The dollar hovered near a two-decade high against major peers on Wednesday, ahead of a key reading on inflation that should provide clues on how aggressive the Federal Reserve will be in tightening monetary policy.
The dollar index, which measures the currency versus six rivals, was around flat at 103.92, not far from the high of 104.49 reached at the start of the week for the first time since December 2002.
The euro languished at 1.05305, continuing to trade mostly sideways since plumbing a more than five-year low at 1.04695 at the end of last month.
The yen continued to get some respite from a pause in the recent relentless rise in benchmark US Treasury yields, trading little changed at 130.40 per dollar, after dipping to a more than two-decade low of 131.35 on Monday.
Investors will be closely watching the April US consumer price index reading later on Wednesday for any signs inflation may be starting to cool, with expectations calling for a 8.1% annual increase compared with an 8.5% rise recorded in March.
After the Fed raised its benchmark overnight interest rate by 50 basis points last week, the largest hike in 22 years, investors have been attempting to assess how aggressive the central bank will be.
Markets are priced for another hike of at least 50 basis points at the central bank’s June meeting, according to CME’s Fed Watch Tool.
The greenback has climbed nearly 9% this year amid an increasingly hawkish Fed, as inflation burned hotter than policymakers had expected.

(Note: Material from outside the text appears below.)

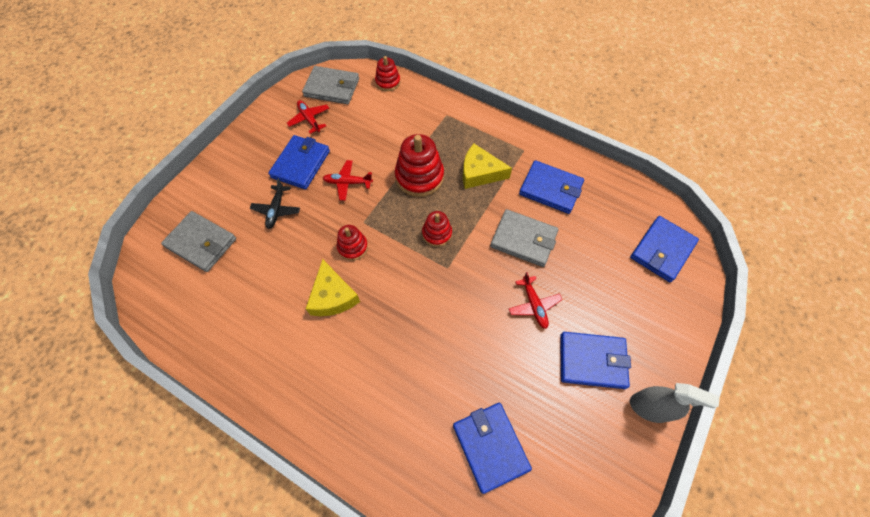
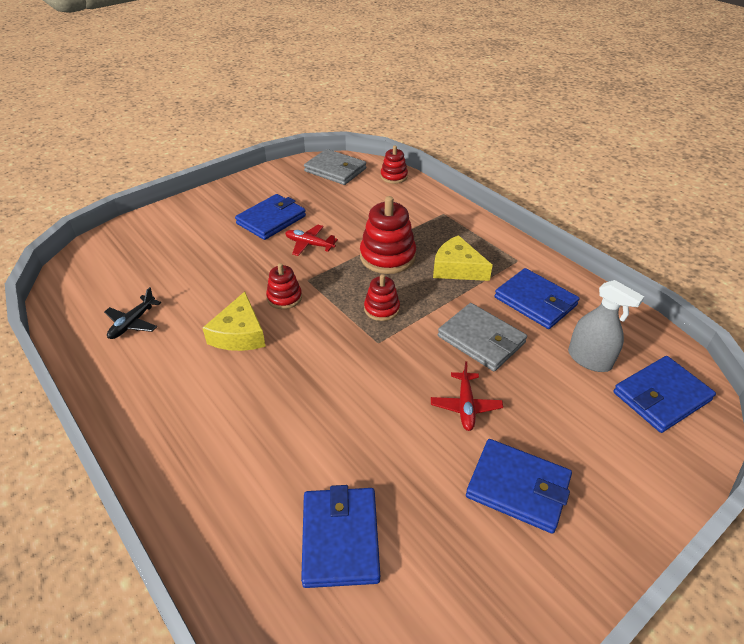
camera: 20 degrees right, 20 degrees down
grey wallet [161,211,236,272] -> none
black plane [250,178,300,229] -> black plane moved to [104,287,161,339]
red plane [287,100,329,134] -> none
grey spray bottle [630,383,720,423] -> grey spray bottle moved to [568,280,644,372]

Commonwealth Bank of Australia sees the risk tilted to further gains from here.
“The USD’s reaction to the CPI will be asymmetrical in our view,” CBA currency strategist Joseph Capurso wrote in a client note.
“A positive surprise will encourage markets to increase pricing for a 75 (basis point) increase in the Funds rate later in the year and support the USD, while a negative surprise will keep pricing for 50 bp increases in June and July intact and leave the USD steady.”
The euro “remains heavy” above $1.05, he wrote, and a strong CPI print could push the Australian dollar below $0.69.
The Aussie ticked up 0.17% to $0.6951 on Wednesday,but not bouncing much from the 22-month trough of $0.6911 touched on Monday.
Sterling also struggled near a 22-month low at $1.2262 from the start of the week, last trading flat at $1.2323.
Bitcoin nursed its wounds after dropping to the cusp of $30,000 this week for the first time since July of last year, changing hands at $30,758.92.